• Task description: Give the lines from the one with "January 9, 2023" to the one with "first stage for the first time in […]" of the listing below as a numbered list, leaving out blank lines.

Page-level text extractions
--*--

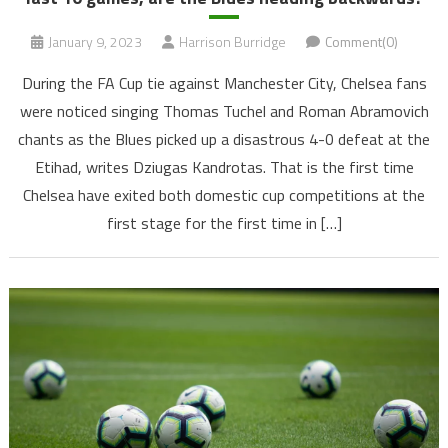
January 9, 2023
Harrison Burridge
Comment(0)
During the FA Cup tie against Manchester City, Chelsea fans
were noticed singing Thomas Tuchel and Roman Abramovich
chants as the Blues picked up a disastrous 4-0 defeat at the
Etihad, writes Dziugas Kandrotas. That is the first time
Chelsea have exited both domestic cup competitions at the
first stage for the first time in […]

--*--

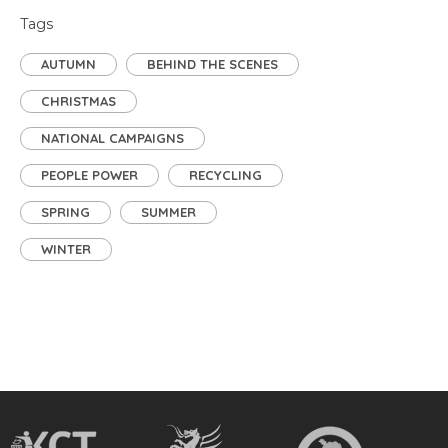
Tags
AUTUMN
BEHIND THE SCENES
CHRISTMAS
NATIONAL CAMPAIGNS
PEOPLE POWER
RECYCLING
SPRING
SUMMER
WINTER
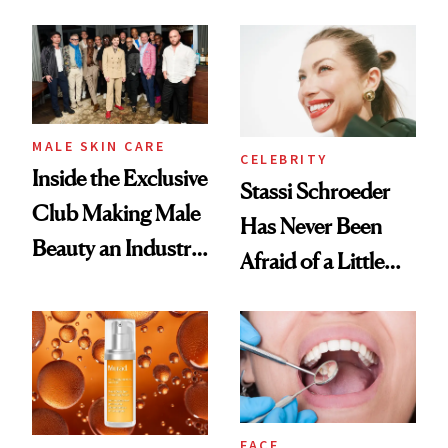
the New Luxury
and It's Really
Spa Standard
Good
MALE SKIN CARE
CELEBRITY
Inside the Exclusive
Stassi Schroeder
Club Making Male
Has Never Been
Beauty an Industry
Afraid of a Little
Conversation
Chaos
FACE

--*--

• Response area:
1. January 9, 2023
2. Harrison Burridge
3. Comment(0)
4. During the FA Cup tie against Manchester City, Chelsea fans
5. were noticed singing Thomas Tuchel and Roman Abramovich
6. chants as the Blues picked up a disastrous 4-0 defeat at the
7. Etihad, writes Dziugas Kandrotas. That is the first time
8. Chelsea have exited both domestic cup competitions at the
9. first stage for the first time in […]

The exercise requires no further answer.